• _Task to complete_
Find each line in the listing below that contains the word "chart", and copy every such line in full.

• _Supplied data_
========================================================================

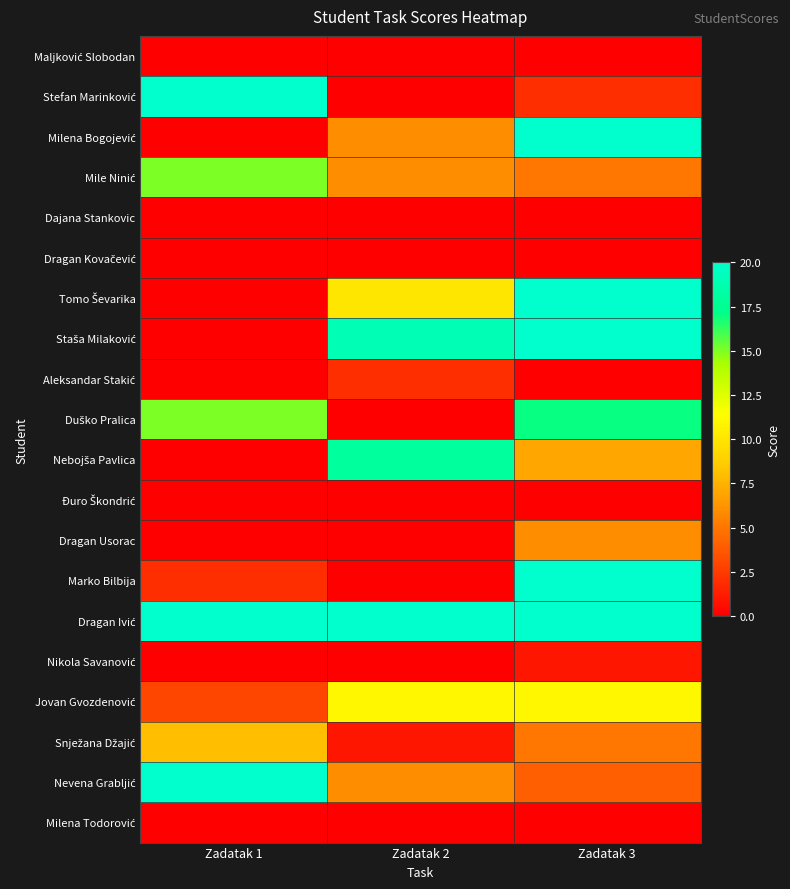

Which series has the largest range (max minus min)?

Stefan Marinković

========================================================================

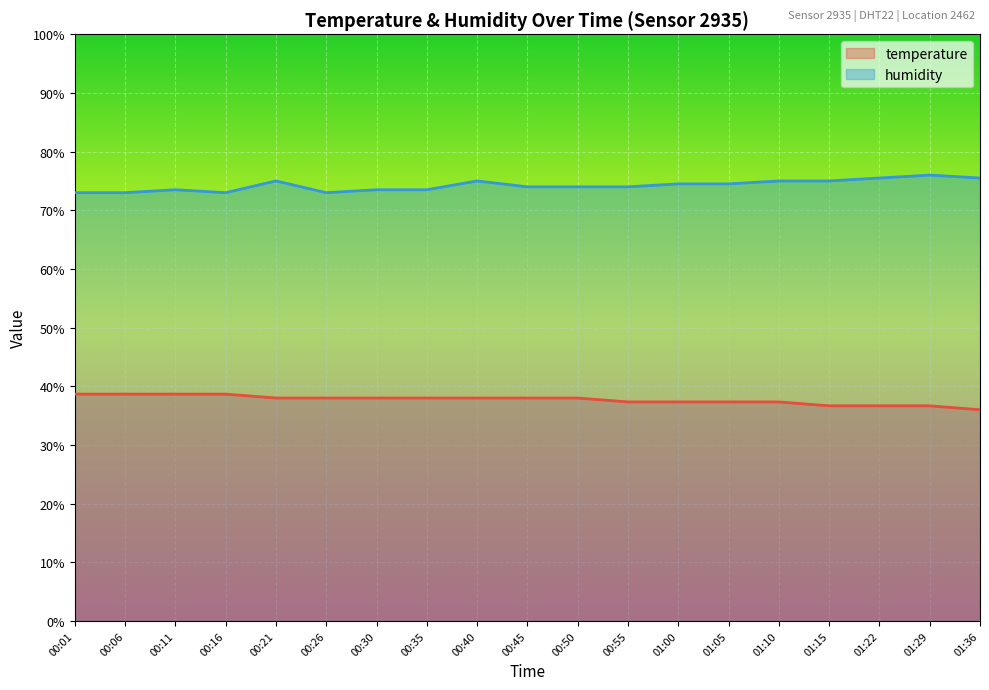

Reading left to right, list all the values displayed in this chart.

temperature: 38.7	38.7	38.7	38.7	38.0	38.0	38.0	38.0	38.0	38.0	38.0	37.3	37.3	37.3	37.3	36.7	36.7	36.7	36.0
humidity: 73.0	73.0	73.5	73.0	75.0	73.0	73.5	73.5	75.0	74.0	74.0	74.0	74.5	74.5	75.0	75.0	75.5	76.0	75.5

========================================================================

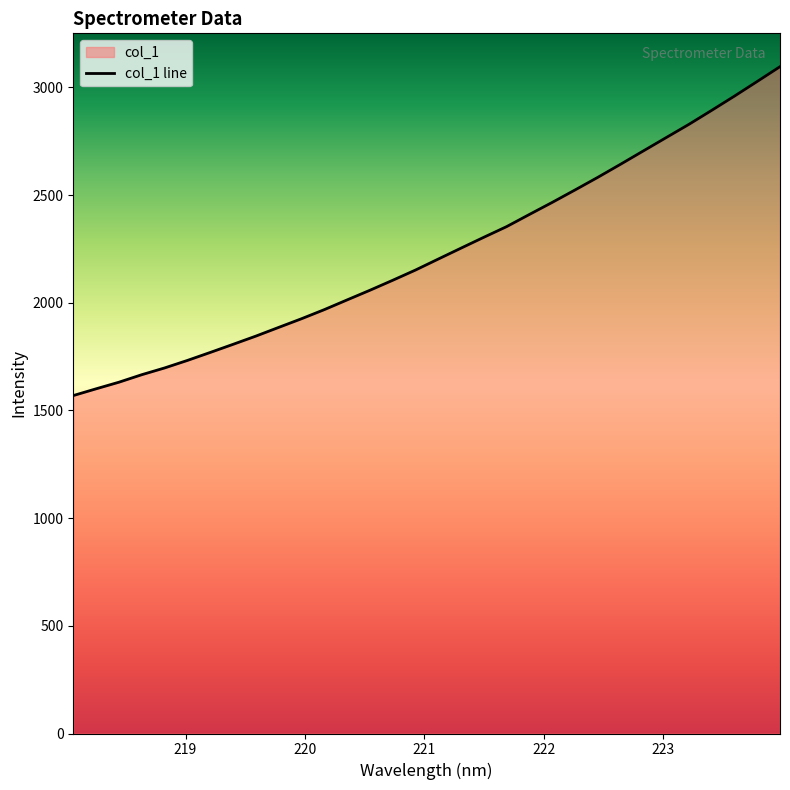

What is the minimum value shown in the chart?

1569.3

========================================================================

• _Result_
Reading left to right, list all the values displayed in this chart.
What is the minimum value shown in the chart?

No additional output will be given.